● REQUIRED ACTION
Copy out each line of the material below that holds the string "Odniesienie".

● MATERIAL FOR THIS TASK
────────────────

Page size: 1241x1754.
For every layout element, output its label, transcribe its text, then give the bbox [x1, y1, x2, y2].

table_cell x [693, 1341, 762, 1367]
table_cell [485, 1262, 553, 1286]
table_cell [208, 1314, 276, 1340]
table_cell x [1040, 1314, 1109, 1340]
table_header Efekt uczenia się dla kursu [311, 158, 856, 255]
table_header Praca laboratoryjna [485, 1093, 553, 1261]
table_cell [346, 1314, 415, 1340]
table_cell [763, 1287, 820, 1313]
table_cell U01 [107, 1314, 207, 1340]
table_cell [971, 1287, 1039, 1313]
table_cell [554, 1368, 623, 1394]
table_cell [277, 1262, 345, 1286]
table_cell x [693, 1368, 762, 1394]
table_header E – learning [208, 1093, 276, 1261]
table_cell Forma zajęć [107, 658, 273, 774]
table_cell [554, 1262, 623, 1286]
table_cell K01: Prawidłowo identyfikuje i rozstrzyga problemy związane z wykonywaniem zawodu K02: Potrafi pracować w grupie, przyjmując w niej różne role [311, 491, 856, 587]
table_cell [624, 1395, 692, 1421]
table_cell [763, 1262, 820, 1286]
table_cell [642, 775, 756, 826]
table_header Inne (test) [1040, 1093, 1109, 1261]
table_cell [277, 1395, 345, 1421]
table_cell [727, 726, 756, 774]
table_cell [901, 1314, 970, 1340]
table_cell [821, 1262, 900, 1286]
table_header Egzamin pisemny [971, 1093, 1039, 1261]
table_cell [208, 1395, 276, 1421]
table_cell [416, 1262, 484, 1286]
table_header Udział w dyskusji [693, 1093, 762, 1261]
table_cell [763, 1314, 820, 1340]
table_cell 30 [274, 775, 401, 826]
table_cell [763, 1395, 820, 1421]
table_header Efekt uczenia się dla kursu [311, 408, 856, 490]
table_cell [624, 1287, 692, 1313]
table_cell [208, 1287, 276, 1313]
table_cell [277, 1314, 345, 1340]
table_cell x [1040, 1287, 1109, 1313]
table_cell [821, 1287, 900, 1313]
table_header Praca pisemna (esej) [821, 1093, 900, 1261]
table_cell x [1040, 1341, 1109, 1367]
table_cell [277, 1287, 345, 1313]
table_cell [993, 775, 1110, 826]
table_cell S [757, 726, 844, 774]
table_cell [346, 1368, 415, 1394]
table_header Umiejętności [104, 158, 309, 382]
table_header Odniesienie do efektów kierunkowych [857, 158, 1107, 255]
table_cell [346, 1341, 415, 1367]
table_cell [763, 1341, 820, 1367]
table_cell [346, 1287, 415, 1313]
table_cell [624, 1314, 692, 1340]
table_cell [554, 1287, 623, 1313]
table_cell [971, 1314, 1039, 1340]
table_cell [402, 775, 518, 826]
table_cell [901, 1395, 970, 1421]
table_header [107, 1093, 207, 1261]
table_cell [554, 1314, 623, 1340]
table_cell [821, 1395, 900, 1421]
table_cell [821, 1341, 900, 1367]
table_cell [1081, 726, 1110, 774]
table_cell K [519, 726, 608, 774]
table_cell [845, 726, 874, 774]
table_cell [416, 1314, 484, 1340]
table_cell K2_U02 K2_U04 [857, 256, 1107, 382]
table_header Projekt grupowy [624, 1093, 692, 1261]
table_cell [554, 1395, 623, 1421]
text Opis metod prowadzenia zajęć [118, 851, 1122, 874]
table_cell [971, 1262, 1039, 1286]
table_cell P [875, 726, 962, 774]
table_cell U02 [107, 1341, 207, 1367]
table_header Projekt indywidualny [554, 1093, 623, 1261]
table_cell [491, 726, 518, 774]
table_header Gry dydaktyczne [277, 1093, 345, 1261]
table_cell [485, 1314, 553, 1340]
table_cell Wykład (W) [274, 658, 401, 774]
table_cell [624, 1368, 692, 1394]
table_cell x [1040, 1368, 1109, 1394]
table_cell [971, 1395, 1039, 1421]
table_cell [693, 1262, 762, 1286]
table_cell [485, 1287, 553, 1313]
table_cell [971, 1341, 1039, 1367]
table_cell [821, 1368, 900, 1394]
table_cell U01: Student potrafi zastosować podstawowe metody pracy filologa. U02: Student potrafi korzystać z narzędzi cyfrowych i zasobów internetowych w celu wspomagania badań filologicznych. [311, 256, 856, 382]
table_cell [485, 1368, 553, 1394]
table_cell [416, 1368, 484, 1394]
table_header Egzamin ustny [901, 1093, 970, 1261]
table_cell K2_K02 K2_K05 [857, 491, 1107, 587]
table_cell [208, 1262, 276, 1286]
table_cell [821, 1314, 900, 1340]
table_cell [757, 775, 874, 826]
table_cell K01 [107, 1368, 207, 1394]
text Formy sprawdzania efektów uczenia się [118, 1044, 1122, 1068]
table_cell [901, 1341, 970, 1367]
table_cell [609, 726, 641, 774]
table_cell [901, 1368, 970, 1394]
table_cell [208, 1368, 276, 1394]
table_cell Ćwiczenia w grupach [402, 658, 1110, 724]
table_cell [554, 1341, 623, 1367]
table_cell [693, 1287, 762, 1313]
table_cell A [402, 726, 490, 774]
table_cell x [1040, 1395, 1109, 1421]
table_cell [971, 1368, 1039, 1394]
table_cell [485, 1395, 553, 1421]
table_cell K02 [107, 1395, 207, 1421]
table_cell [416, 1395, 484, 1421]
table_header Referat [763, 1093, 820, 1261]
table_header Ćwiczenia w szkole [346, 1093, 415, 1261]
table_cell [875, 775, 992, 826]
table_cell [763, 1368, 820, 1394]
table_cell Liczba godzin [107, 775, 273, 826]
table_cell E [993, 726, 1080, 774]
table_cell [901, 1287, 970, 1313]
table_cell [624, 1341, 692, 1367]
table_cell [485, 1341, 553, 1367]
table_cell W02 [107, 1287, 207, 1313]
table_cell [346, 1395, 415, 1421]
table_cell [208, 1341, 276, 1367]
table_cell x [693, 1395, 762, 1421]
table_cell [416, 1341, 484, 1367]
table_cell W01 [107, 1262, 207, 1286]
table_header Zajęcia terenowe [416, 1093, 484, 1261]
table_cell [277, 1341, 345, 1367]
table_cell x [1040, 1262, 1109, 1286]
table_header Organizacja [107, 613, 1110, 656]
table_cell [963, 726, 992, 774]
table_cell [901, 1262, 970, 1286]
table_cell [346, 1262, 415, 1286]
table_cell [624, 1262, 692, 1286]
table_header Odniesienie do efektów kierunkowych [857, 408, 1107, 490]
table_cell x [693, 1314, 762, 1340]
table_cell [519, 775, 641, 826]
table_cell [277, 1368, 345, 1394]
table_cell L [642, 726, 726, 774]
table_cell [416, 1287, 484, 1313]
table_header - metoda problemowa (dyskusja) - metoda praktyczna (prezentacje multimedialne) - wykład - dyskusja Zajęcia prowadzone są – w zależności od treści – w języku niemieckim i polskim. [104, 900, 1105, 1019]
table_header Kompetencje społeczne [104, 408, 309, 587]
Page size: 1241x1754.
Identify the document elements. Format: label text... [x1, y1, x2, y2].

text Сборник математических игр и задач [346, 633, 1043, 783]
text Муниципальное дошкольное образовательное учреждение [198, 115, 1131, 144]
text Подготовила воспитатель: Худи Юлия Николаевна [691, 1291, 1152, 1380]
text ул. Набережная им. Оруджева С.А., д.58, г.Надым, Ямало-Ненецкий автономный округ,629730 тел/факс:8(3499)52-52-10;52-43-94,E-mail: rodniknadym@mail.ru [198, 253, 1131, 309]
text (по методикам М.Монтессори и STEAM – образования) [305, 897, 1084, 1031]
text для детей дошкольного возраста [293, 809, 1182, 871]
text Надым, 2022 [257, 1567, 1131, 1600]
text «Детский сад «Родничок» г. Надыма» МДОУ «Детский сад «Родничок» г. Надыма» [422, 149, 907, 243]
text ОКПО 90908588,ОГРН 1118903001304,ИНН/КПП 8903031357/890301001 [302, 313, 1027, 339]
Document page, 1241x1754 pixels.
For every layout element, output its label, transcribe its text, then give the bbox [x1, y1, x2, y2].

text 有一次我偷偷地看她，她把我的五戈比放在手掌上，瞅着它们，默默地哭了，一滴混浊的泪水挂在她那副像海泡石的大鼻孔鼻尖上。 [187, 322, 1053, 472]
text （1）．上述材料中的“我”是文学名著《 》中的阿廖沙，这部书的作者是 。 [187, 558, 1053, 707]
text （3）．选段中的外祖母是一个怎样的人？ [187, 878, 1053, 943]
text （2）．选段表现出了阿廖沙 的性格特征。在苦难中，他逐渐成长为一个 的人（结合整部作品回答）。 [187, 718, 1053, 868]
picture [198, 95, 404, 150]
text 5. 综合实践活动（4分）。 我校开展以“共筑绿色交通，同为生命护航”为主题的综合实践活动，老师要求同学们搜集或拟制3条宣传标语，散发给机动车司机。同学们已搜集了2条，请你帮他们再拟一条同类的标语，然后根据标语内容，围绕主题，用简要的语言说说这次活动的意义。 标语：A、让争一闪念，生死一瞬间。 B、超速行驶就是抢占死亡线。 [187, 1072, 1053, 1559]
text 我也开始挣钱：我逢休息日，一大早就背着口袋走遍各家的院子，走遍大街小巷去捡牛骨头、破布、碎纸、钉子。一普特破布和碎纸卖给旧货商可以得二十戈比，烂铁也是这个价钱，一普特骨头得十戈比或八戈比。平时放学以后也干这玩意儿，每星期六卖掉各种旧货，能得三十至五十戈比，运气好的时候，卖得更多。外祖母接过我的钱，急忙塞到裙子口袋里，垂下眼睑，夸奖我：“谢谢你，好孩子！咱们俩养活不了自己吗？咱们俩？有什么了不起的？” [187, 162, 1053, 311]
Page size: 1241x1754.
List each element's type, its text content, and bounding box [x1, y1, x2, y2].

────────────────

● EXPECTED ANSWER
table_header Odniesienie do efektów kierunkowych [857, 158, 1107, 255]
table_header Odniesienie do efektów kierunkowych [857, 408, 1107, 490]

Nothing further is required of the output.